Several students and faculty from the Claremont Graduate University (CGU) and Pomona College (PO) have collectively come together to form the Digital Innovation & Text Analysis “Fake News” Lab, a lab with the goal to find a method to evaluate truth claims, public statements, and the trustworthiness of news stories. While similar research in the past has looked at superficial features such as article headlines and article sources as reference points for a text’s trustworthiness, this lab is looking at linguistic (semantic and syntactic) features which could be more holistically indicative of a text’s trustworthiness. The project is an extension of a similar early-stage research project from a year prior, but this lab has the goal of further developing and improving upon the dataset and method of evaluation of trustworthiness that resulted the previous project’s work.

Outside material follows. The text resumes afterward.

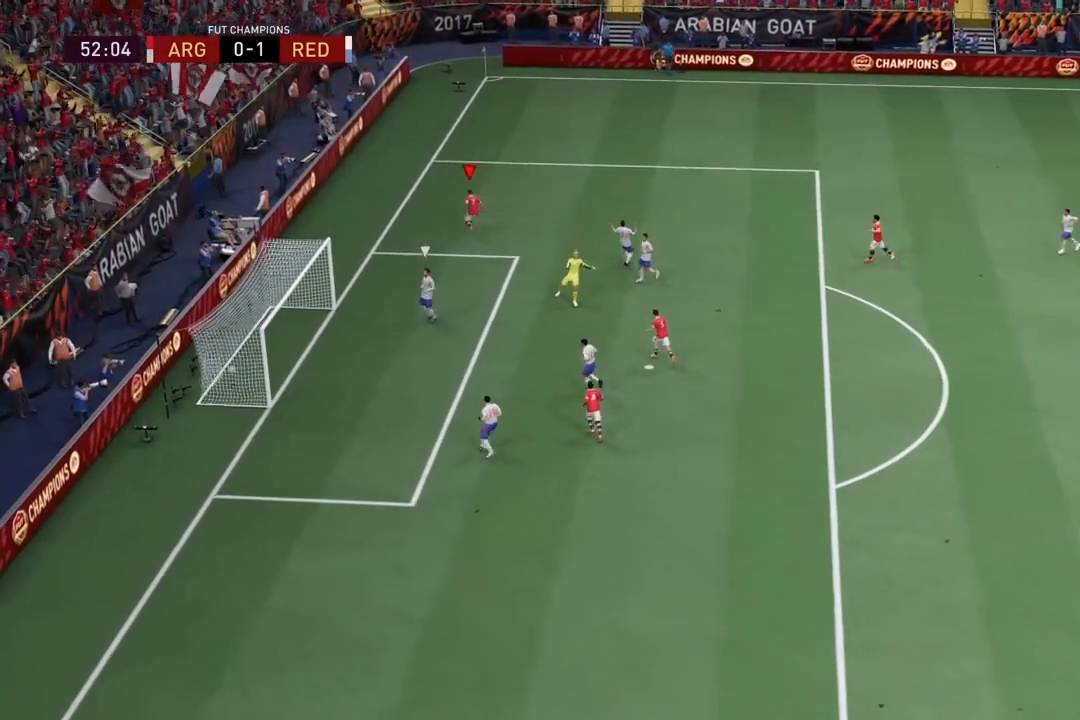
{"buttons": [], "left_stick": "center", "right_stick": "center", "events": []}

The lab meets weekly and provides students with an opportunity to work under the guidance of an experienced faculty member, Professor Hovig Tchalian, a professor of management whose research focus is language and innovation. He also teaches an introductory data analysis course and uses text analysis techniques to study social discourse. The lab is managed by a project manager, Kristina Khederlarian (CGU PhD student in computational analytics and international relations). The rest of the research team is made up of Anthony Lyons (CGU PhD student in information systems), Amin Nash (CGU Master’s student in English critical theory and analysis), Brady DeMeritt (Pomona ‘19 majoring in computer science and linguistics & cognitive science), Daniela Hinojosa Sada (PO ‘19 majoring in linguistics), Alex Ker (PO ‘22 majoring in philosophy and computer science), and Jack Weber (PO ‘22 majoring in Computer Science and Economics).
Comprising people with diverse backgrounds, the team’s skill sets range from politics and simulation modeling to linguistics and computer science. The project, which is funded by a Project Research Grant from the Digital Humanities Initiative at The Claremont Colleges (DH@CC), has given students a chance to do extensive research by not only having them find and collect usable data sources, but by also having them process that data and use advanced digital techniques such as those of natural language processing and machine learning to analyze the data to create a trustworthiness prediction model. The lab has so far worked to collect data and process that data into linguistic features, and the next step is to use machine learning to identify relevant correlations between the data’s features and trustworthiness levels. There are hopes to in the future not only incorporate this research into team member’s dissertations and theses, but to also further analyze the role that a fake news proliferator’s intent, whether backed by malevolence or ignorance, plays in the manifestation of the linguistic features in fake news.